The Australian Information Commissioner has powers under the Privacy Act 1988 and other legislation to make or approve legally binding guidelines and rules. These are legislative instruments and are generally required under the Legislative Instruments Act 2003 to be registered and published on the Federal Register of Legislative Instruments and tabled in the Parliament.
To assist agencies, businesses and individuals, the Office of the Australian Information Commissioner (OAIC) also issues non-binding guidelines, which can be found on the Advisory privacy guidelines page, and resources, which can be found in the Privacy resources section.
The Guidelines under section 95 of the Privacy Act 1988 (2014) have been issued by the National Health and Medical Research Council with the approval of the Privacy Commissioner. They outline requirements for the protection of privacy in the conduct of medical research.
The Guidelines approved under Section 95A of the Privacy Act 1988 (2014) (Section 95A guidelines) provide a framework for human research ethics committees to assess proposals to handle health information (without the consent of the subject). This handling is for the purposes of research, the compilation or analysis of statistics, or health service management.
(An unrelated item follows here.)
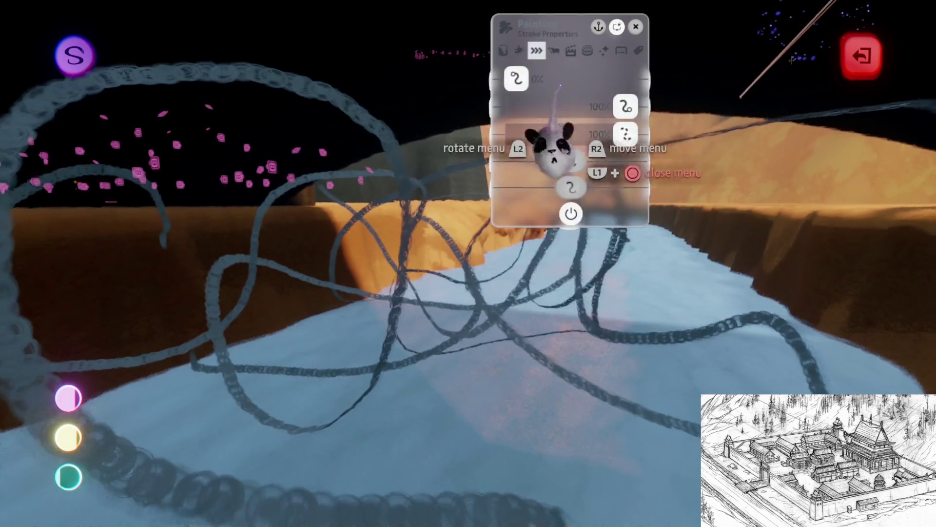
{"action": "left_click_drag", "start_coordinate": [629, 138], "coordinate": [535, 137]}
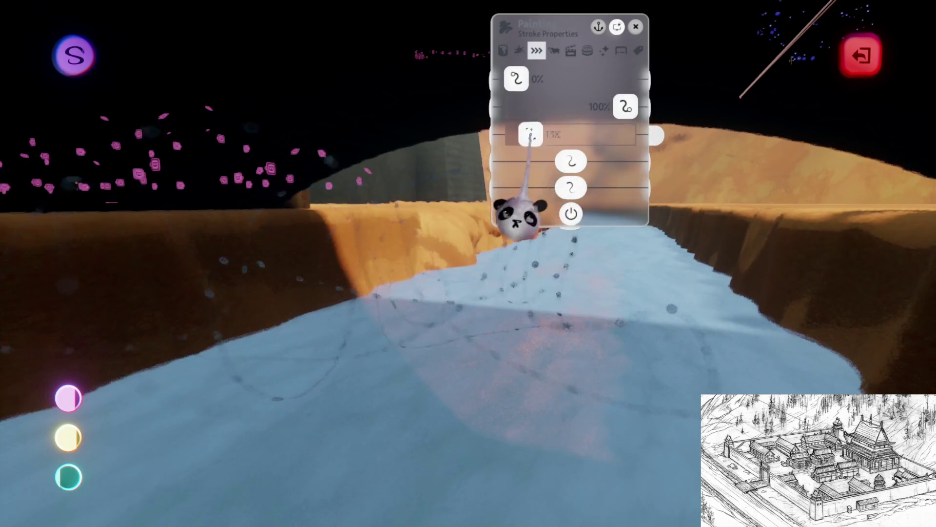
- Drop the third stroke setting to 0% and start the scene playing to preview it
{"action": "key", "text": "Tab"}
The Section 95A guidelines also require that ethics committees weigh the public interest in those activities against the public interest in the protection of privacy.
Use and disclosure of genetic information to a patient's genetic relatives under s 95AA of the Privacy Act: Guidelines for health practitioners in the private sector (2014) has been issued by the National Health and Medical Research Council with the approval of the Privacy Commissioner.
The Privacy (Persons Reported as Missing) Rule 2014 is a legislative instrument made under s 16A(2) of the Privacy Act and applies for the purposes of permitted general situation 3 in the s 16A(1) table. The Rule applies from 12 March 2014.
The Personally Controlled Electronic Health Records Act 2012 (the PCEHR Act) establishes the personally controlled electronic health record (PCEHR) system. The Australian Information Commissioner (the Information Commissioner) has various enforcement and investigative powers in respect of the PCEHR system, under both the PCEHR Act and the Privacy Act 1988 (Privacy Act).